Meta shares nearly doubled to $180 since Jim Cramer apologized to viewers
Facebook parent Meta’s shares have nearly doubled in value since CNBC anchor Jim Cramer emotionally apologized to viewers for touting the tech giant’s stock as a buying opportunity on Oct. 27.
Meta shares Thursday closed up at $188.77 — compared to their closing price of $99. 74 the day Cramer’s somber segment aired on “Squawk on The Street.”
On Thursday, the stock surged 23% after Meta posted a fourth-quarter sales beat and CEO Mark Zuckerberg reiterated a pledge to rein in spending.
Cramer’s meltdown last October came after Meta had plunged 25% in a single session, hitting its lowest level in six years, following an alarming quarterly earnings report in which the company said profits had fallen more than 50%.
The selloff led a choked-up Cramer, who had touted Zuckerberg as “simply unstoppable” and rated Meta a buy a few months earlier in June, to apologize to CNBC’s viewers.
“I made a mistake here. I was wrong. I trusted this management team. That was ill-advised. The hubris here is extraordinary and I apologize,” Cramer said at the time.
He had to stop several times to compose himself.
The company’s 2023 rally has prompted a gleeful response among Cramer’s critics, including the @CramerTracker Twitter account, which styles itself as an “Inverse Cramer ETC” and whose bio notes it tracks “the stock recommendations of Jim Cramer so you can do the opposite.”
The account shared a chart on Wednesday afternoon displaying Meta’s stock surge since the date that “Jim gave up on Meta.” At the time of @CramerTracker’s tweet, Meta was up 85%.
The Post has reached out to CNBC for comment.
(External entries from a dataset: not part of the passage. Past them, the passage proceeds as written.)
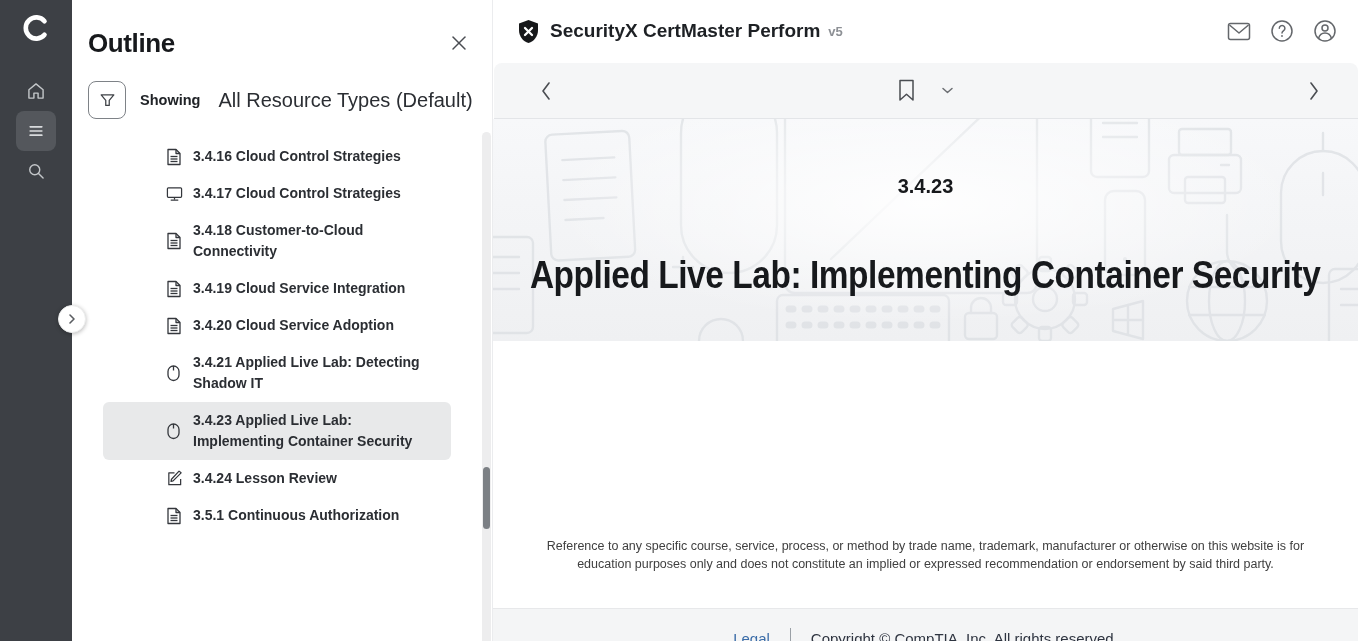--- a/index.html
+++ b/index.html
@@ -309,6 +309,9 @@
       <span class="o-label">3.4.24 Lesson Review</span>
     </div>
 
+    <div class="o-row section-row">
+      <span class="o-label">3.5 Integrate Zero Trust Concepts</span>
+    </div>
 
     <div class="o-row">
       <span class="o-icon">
Cramer appeared to have again changed his tune again after Meta reported earnings on Wednesday.
“I like that Meta management used the term “efficiency” or “efficient” 16 times because i have NEVER regarded them as efficient. Really good news for shareholders,” Cramer tweeted.
“Refreshing degree of humility and modesty on the Meta call, too,” Cramer added. “I like that.”
Meta’s resurgence comes on the heels of a dismal 2022 in which the tech giant’s stock plunged 65%. Zuckerberg irked investors by spending billions on a troubled push into the metaverse despite signs of sagging revenue and a decline in usage of social media platforms Facebook and Instagram.
While Cramer has yet to respond to the latest criticism of his Meta call, the longtime CNBC anchor has bristled in the past when detractors mock his predictions.
Last August, Cramer lashed out at the Financial Times after its “Alphaville” blog said his prediction that the US had hit peak inflation “leads us to worry that it hasn’t.”
When July inflation numbers showed a slight reduction in prices, Cramer demanded that the FT apologize.
“Waiting for the Financial Times to apologize for trashing me when i said we have peak inflation,” Cramer tweeted. “I think their insulting words actually are NOT funny.”